The Pros and Cons of a Musical Arts Manager Career
Musical arts managers combine knowledge of music with business and administrative skills. Find out more about the pros and cons of a career in musical arts management to make an informed career decision.
|Pros of a Musical Arts Manager Career|
|Potential for high wages (median annual salary $64,200 for agents and business managers of artists, performers and athletes as of May 2014)*|
|Exciting and constantly evolving industry**|
|Some flexibility in terms of job location**|
|Fair level of autonomy**|
|Cons of a Musical Arts Manager Career|
|High-stress situations likely**|
|Mediocre job growth (7% - 13% from 2012-2022)*|
|Contentious negotiations may be necessary**|
|Possibility of competition from other managers**|
Sources: *U.S. Bureau of Labor Statistics, **O*NET OnLine
Essential Career Information
The duties and responsibilities of musical arts managers can vary widely depending on where they find employment. Many professional managers not only guide the careers of artists but also assume control of event planning and marketing. Those employed by record labels may be responsible for bringing in new artists, setting contract terms and overseeing artist progression.
Your work as a musical arts manager could require you to plan and coordinate entertainment programs for cultural institutions. Working for a university might entail selecting artists and ensembles to perform for students and members of the community; you might also plan arts education programs.
Salary Info and Career Prospects
According to the U.S. Bureau of Labor Statistics (BLS), employment of agents and business managers of artists, performers and athletes is expected to increase 7%-13% from 2012-2022. As of May 2014, the BLS reported a median salary of $64,200 for agents and business managers of artists, performers and athletes.
Most musical arts management positions require a bachelor's degree and some experience in business management or finance. A degree in a management-related field is preferred by most employers. Training in business communication can also come in handy for prospective musical arts managers since they spend much of their time establishing and maintaining professional relationships.
You need to possess an array of qualities to succeed as a musical arts manager. Excellent communication skills and a detail-oriented approach are essential. A healthy amount of creativity can also help you navigate an industry that's subject to unpredictable fluctuations. A good grasp of marketing techniques is necessary in this field as well.
What Are Employers Looking For?
While you might find a job with any number of organizations, the following job postings from April 2012 can give you an idea of the job market:
- A major music company based in New York City seeks an analyst for its worldwide artist services division. A good deal of financial analysis is involved in this position, along with budget forecasting and frequent presentations for the board of directors. A bachelor's degree and two years of experience in finance is preferred.

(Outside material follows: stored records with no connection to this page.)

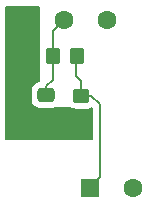
<source format=gbr>
%TF.GenerationSoftware,KiCad,Pcbnew,9.0.0*%
%TF.CreationDate,2025-09-22T19:59:37-07:00*%
%TF.ProjectId,eDNA Tipping Bucket,65444e41-2054-4697-9070-696e67204275,rev?*%
%TF.SameCoordinates,Original*%
%TF.FileFunction,Copper,L1,Top*%
%TF.FilePolarity,Positive*%
%FSLAX46Y46*%
G04 Gerber Fmt 4.6, Leading zero omitted, Abs format (unit mm)*
G04 Created by KiCad (PCBNEW 9.0.0) date 2025-09-22 19:59:37*
%MOMM*%
%LPD*%
G01*
G04 APERTURE LIST*
G04 Aperture macros list*
%AMRoundRect*
0 Rectangle with rounded corners*
0 $1 Rounding radius*
0 $2 $3 $4 $5 $6 $7 $8 $9 X,Y pos of 4 corners*
0 Add a 4 corners polygon primitive as box body*
4,1,4,$2,$3,$4,$5,$6,$7,$8,$9,$2,$3,0*
0 Add four circle primitives for the rounded corners*
1,1,$1+$1,$2,$3*
1,1,$1+$1,$4,$5*
1,1,$1+$1,$6,$7*
1,1,$1+$1,$8,$9*
0 Add four rect primitives between the rounded corners*
20,1,$1+$1,$2,$3,$4,$5,0*
20,1,$1+$1,$4,$5,$6,$7,0*
20,1,$1+$1,$6,$7,$8,$9,0*
20,1,$1+$1,$8,$9,$2,$3,0*%
G04 Aperture macros list end*
%TA.AperFunction,SMDPad,CuDef*%
%ADD10RoundRect,0.250000X0.475000X-0.337500X0.475000X0.337500X-0.475000X0.337500X-0.475000X-0.337500X0*%
%TD*%
%TA.AperFunction,ComponentPad*%
%ADD11RoundRect,0.250000X-0.550000X-0.550000X0.550000X-0.550000X0.550000X0.550000X-0.550000X0.550000X0*%
%TD*%
%TA.AperFunction,ComponentPad*%
%ADD12C,1.600000*%
%TD*%
%TA.AperFunction,SMDPad,CuDef*%
%ADD13RoundRect,0.250000X0.450000X-0.350000X0.450000X0.350000X-0.450000X0.350000X-0.450000X-0.350000X0*%
%TD*%
%TA.AperFunction,SMDPad,CuDef*%
%ADD14RoundRect,0.250000X0.350000X0.450000X-0.350000X0.450000X-0.350000X-0.450000X0.350000X-0.450000X0*%
%TD*%
%TA.AperFunction,Conductor*%
%ADD15C,0.200000*%
%TD*%
G04 APERTURE END LIST*
D10*
%TO.P,C1,1*%
%TO.N,3.3V*%
X142125000Y-96537500D03*
%TO.P,C1,2*%
%TO.N,A4*%
X142125000Y-94462500D03*
%TD*%
D11*
%TO.P,J1,1,Pin_1*%
%TO.N,3.3V*%
X140050000Y-88100000D03*
D12*
%TO.P,J1,2,Pin_2*%
%TO.N,A4*%
X143650000Y-88100000D03*
%TO.P,J1,3,Pin_3*%
%TO.N,/GND*%
X147250000Y-88100000D03*
%TD*%
D13*
%TO.P,R1,1*%
%TO.N,3.3V*%
X145125000Y-96500000D03*
%TO.P,R1,2*%
%TO.N,Bckt_IN*%
X145125000Y-94500000D03*
%TD*%
D11*
%TO.P,J2,1,Pin_1*%
%TO.N,Bckt_IN*%
X145850000Y-102300000D03*
D12*
%TO.P,J2,2,Pin_2*%
%TO.N,/GND*%
X149450000Y-102300000D03*
%TD*%
D14*
%TO.P,R2,1*%
%TO.N,Bckt_IN*%
X144750000Y-91150000D03*
%TO.P,R2,2*%
%TO.N,A4*%
X142750000Y-91150000D03*
%TD*%
D15*
%TO.N,A4*%
X142700000Y-89050000D02*
X142700000Y-93150000D01*
X142700000Y-93150000D02*
X142125000Y-93725000D01*
X142125000Y-93725000D02*
X142125000Y-94462500D01*
X143825000Y-88100000D02*
X143800000Y-88100000D01*
X143650000Y-88100000D02*
X142700000Y-89050000D01*
%TO.N,3.3V*%
X144625000Y-97000000D02*
X145125000Y-96500000D01*
%TO.N,Bckt_IN*%
X145975000Y-94500000D02*
X146725000Y-95250000D01*
X144700000Y-91150000D02*
X144700000Y-92825000D01*
X145125000Y-94500000D02*
X145975000Y-94500000D01*
X145125000Y-93250000D02*
X145125000Y-94500000D01*
X144700000Y-92825000D02*
X145125000Y-93250000D01*
X146725000Y-95250000D02*
X146725000Y-101425000D01*
X146725000Y-101425000D02*
X145850000Y-102300000D01*
%TD*%
%TA.AperFunction,Conductor*%
%TO.N,3.3V*%
G36*
X141568039Y-86919685D02*
G01*
X141613794Y-86972489D01*
X141625000Y-87024000D01*
X141625000Y-93259967D01*
X141605315Y-93327006D01*
X141552511Y-93372761D01*
X141513606Y-93383325D01*
X141497201Y-93385001D01*
X141497200Y-93385001D01*
X141330668Y-93440185D01*
X141330663Y-93440187D01*
X141181342Y-93532289D01*
X141057289Y-93656342D01*
X140965187Y-93805663D01*
X140965186Y-93805666D01*
X140910001Y-93972203D01*
X140910001Y-93972204D01*
X140910000Y-93972204D01*
X140899500Y-94074983D01*
X140899500Y-94850001D01*
X140899501Y-94850019D01*
X140910000Y-94952796D01*
X140910001Y-94952799D01*
X140915070Y-94968095D01*
X140965186Y-95119334D01*
X141057288Y-95268656D01*
X141181344Y-95392712D01*
X141330666Y-95484814D01*
X141497203Y-95539999D01*
X141599991Y-95550500D01*
X142650008Y-95550499D01*
X142650016Y-95550498D01*
X142650019Y-95550498D01*
X142706302Y-95544748D01*
X142752797Y-95539999D01*
X142854512Y-95506294D01*
X142893516Y-95500000D01*
X144264057Y-95500000D01*
X144329153Y-95518461D01*
X144355659Y-95534810D01*
X144355660Y-95534810D01*
X144355666Y-95534814D01*
X144522203Y-95589999D01*
X144624991Y-95600500D01*
X145625008Y-95600499D01*
X145625016Y-95600498D01*
X145625019Y-95600498D01*
X145681302Y-95594748D01*
X145727797Y-95589999D01*
X145894334Y-95534814D01*
X145908722Y-95525938D01*
X145920847Y-95518461D01*
X145937404Y-95513765D01*
X145951008Y-95505023D01*
X145985943Y-95500000D01*
X146000500Y-95500000D01*
X146067539Y-95519685D01*
X146113294Y-95572489D01*
X146124500Y-95624000D01*
X146124500Y-98126000D01*
X146104815Y-98193039D01*
X146052011Y-98238794D01*
X146000500Y-98250000D01*
X138749000Y-98250000D01*
X138681961Y-98230315D01*
X138636206Y-98177511D01*
X138625000Y-98126000D01*
X138625000Y-87024000D01*
X138644685Y-86956961D01*
X138697489Y-86911206D01*
X138749000Y-86900000D01*
X141501000Y-86900000D01*
X141568039Y-86919685D01*
G37*
%TD.AperFunction*%
%TD*%
M02*

</source>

- A California university is looking for an artistic and managing director for the school's music center. The successful candidate will provide the overall artistic vision and executive leadership for the center. Duties include developing partnerships with local professional music ensembles and planning all performing arts programs. A bachelor's degree and formal arts education (preferably in music) are required for the position; experience as a performing artist is preferred.
- A major music company seeks a royalty audit manager for its California offices. This position involves coordinating with artist representatives and external auditors to reconcile financial issues. A bachelor's degree in accounting, finance or business is preferred for the position, and 4-5 years of experience in the entertainment industry (focused in royalty accounting or contract compliance auditing) is required.
Standing Out in the Field
Since most musical arts management positions require a bachelor's degree in a business-related field, you can set yourself apart from other job seekers by earning an advanced degree. A Master of Business Administration (MBA) might be especially useful for succeeding in the complex and ever-changing music industry. Having a good knowledge of music theory and technique may also help you stand out from other prospective managers.
Taking specialized courses could help you gain an edge in the job market as well. Training in negotiation, marketing or business law might be particularly useful for a manager in the music industry. Even if you work in a performing arts center or university, these skills can help you accomplish community outreach and education goals.
Alternative Career Options
If you'd like to be involved in the music or entertainment industry but want to focus more on marketing and sales, a position in promotions management may be right for you. Most advertising, promotions and marketing manager positions require a bachelor's degree and 1-5 years of related experience. The BLS reports that employment of advertising, promotions and marketing managers is projected to increase 14% from 2010-2020. These professionals reportedly earned a median salary of about $88,000 as of May 2011, which is higher than that of musical arts managers.
If you're more inclined toward musical performance, you might want to pursue a career as a musician or songwriter. Although these careers generally involve a lot of late nights and travel, you get to indulge your creative side while acting as your own boss. The BLS projects modest job growth for musicians and singers, with overall employment expected to increase 10% from 2010-2020. While musicians' annual salaries vary significantly, the BLS reported a median hourly rate of around $22 as of May 2011.